> **STATED GOAL**:
Answer these questions from the excerpt on the Maquis camps:
(a) On what date did Italian mountain troops try to surprise the C4 camp on La Grande Cournouse?
(b) Which camp did the Italians raid on 19 April?
(c) In the 18 May attack, how many of the eighty in the camp did the Alpini catch?

> **SELECTED EXCERPT**:
========================
By the time of the Japanese Ambassador’s visit to Vichy the ‘heavy drive’ had, in fact, already started. Following the arrest of Aimé Pupin’s wife in the Café de la Rotonde on 3 March, the Italians raided the Ferme d’Ambel. But, warned by Fabien Rey, the young occupants fled before the enemy party got there. Then on 18 March Italian mountain troops tried to surprise the C4 réfractaire camp on La Grande Cournouse, the great forest-covered buttress of rock which overlooks the Gorges de la Bourne. Once again the Maquis were warned in time and managed to slip away in good order. By now similar operations were taking place against réfractaire camps across the whole of the region and even in Grenoble.

On 19 April the Italians tried again on the plateau, this time raiding C7 camp on the Plateau de Saint-Ange. ‘The Italians arrived so quickly that our sentries didn’t have time to warn us and everyone tried to find the best hiding place they could, some taking refuge in holes, others scrambling towards the nearest pine tree … No fewer than a dozen of us ended up sitting perched, rucksacks on our backs, in the branches of one especially large fir. “Now this really is what I call a Christmas tree,” one wit remarked. The camp dog, thinking it was all some kind of game, tore after us yelping as we ran for our hiding place and then insisted on sitting down at the base of the tree staring intently at our merry pantomime, while we tried in vain to persuade it to go away. The Italians, the black feathers on their Alpine hats waving in the wind, ran past us not ten metres away.’

Alain Le Ray, who spent much of his time travelling from one camp to the other checking on wellbeing, security and training, saw the danger early and issued instructions: ‘At the smallest sign of trouble, get out, cover your tracks and keep moving for as long as possible.’

By the beginning of May, the Maquisards of C4 camp arrived back at their original site on La Grande Cournouse after a long series of peregrinations, only to be woken in the early morning of 18 May by their sentry shouting ‘Les Ritals! Les Ritals!’ (slang for Italians). In a later coded message to London Aimé Pupin reported that a force of Italian Alpini ‘three thousand’ strong, guided by the Milice, had scaled the sheer slopes from the Gorges on to the plateau overnight. But again the attack appears to have been bungled for, of the eighty in the camp, at the time, the Alpini managed to catch only four, whom they surprised returning from collecting food. De Gaulle himself sent a message to the young Maquisards congratulating them on ‘thwarting the attack’.
========================
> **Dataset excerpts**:

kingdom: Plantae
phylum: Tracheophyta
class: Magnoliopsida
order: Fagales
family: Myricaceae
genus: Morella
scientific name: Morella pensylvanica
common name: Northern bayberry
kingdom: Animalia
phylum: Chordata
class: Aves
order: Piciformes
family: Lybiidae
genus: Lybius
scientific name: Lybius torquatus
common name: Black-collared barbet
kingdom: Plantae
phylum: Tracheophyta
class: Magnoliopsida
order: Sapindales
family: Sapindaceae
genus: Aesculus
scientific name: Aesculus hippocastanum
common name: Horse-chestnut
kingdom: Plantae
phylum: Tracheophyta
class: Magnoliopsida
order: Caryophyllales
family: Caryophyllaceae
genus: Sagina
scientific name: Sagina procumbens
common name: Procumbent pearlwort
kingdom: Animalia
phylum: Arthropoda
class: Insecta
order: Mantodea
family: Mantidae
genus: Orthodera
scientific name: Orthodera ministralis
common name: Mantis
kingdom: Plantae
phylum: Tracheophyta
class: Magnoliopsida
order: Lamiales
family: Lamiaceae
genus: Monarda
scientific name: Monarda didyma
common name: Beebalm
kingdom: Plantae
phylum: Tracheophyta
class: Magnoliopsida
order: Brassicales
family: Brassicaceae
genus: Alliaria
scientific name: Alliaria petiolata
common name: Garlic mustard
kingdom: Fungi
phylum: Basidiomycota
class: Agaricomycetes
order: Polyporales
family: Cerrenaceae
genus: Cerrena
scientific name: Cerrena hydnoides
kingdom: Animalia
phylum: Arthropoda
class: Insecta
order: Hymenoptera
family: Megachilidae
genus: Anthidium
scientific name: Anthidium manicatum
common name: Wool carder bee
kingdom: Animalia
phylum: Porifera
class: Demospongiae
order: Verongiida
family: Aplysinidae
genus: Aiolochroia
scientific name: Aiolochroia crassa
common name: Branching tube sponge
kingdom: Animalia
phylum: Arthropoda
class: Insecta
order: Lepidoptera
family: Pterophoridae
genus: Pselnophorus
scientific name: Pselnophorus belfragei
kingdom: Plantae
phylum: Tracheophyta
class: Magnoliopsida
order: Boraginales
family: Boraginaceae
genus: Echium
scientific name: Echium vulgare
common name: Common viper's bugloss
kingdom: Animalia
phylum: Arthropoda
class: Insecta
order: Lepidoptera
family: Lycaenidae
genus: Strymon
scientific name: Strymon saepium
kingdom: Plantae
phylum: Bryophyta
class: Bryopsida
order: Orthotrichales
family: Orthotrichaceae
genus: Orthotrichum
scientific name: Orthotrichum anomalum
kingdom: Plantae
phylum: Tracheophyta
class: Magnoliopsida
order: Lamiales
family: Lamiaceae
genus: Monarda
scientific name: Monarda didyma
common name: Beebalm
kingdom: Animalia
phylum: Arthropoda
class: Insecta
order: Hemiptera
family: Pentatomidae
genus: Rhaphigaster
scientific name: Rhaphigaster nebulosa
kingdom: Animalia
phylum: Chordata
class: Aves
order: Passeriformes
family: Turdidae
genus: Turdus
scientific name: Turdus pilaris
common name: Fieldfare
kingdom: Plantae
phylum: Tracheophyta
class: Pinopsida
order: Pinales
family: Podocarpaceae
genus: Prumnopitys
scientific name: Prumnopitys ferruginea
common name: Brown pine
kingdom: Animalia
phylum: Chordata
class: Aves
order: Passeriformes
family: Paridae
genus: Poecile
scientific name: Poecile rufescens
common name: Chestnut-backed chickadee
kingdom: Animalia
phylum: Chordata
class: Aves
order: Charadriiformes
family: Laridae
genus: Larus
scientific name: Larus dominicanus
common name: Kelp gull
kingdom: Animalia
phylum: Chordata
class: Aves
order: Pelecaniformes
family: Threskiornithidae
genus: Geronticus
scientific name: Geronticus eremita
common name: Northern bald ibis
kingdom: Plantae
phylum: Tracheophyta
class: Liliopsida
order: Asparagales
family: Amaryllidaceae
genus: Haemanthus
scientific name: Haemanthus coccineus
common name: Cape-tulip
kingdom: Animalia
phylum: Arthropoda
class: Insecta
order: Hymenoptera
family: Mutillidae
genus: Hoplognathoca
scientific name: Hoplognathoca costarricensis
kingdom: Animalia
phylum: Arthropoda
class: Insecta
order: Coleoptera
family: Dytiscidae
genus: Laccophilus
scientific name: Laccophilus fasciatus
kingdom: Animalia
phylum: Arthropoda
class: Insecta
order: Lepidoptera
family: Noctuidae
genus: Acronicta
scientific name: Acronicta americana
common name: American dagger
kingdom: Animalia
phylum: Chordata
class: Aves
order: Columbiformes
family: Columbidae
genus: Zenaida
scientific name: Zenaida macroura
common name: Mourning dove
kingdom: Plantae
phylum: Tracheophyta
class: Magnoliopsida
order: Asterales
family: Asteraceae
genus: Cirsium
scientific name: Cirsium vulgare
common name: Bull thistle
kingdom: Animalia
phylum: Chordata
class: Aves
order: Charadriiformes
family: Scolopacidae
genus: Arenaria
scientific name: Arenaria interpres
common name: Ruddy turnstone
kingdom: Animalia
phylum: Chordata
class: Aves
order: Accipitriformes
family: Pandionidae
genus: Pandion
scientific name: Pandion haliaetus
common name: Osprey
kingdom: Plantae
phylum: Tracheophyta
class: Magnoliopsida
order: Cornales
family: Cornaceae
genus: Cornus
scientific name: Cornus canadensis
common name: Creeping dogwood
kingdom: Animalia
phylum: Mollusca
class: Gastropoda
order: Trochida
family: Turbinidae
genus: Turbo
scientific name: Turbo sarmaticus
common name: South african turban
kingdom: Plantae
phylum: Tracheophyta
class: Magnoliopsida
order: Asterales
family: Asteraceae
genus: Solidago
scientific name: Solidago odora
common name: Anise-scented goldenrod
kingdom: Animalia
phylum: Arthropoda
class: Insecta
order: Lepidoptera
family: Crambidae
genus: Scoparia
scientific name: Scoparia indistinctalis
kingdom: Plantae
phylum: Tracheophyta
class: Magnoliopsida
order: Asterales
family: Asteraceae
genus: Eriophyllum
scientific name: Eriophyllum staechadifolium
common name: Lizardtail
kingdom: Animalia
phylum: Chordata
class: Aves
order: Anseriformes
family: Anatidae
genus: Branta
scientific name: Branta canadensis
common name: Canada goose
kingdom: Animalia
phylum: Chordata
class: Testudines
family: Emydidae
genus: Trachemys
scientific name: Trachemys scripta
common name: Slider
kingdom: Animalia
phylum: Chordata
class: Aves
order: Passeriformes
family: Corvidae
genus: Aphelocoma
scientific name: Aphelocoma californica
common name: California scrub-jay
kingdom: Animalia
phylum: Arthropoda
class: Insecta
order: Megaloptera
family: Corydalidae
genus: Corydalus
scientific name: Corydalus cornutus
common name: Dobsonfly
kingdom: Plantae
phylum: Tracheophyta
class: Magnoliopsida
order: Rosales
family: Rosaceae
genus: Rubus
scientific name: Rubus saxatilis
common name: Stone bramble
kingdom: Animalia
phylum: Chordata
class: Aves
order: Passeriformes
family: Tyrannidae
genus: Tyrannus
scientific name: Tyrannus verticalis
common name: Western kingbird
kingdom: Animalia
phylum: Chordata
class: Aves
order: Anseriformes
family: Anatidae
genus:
========================
> **ANSWER TO THIS TASK**:
(a) 18 March
(b) C7 camp on the Plateau de Saint-Ange
(c) Four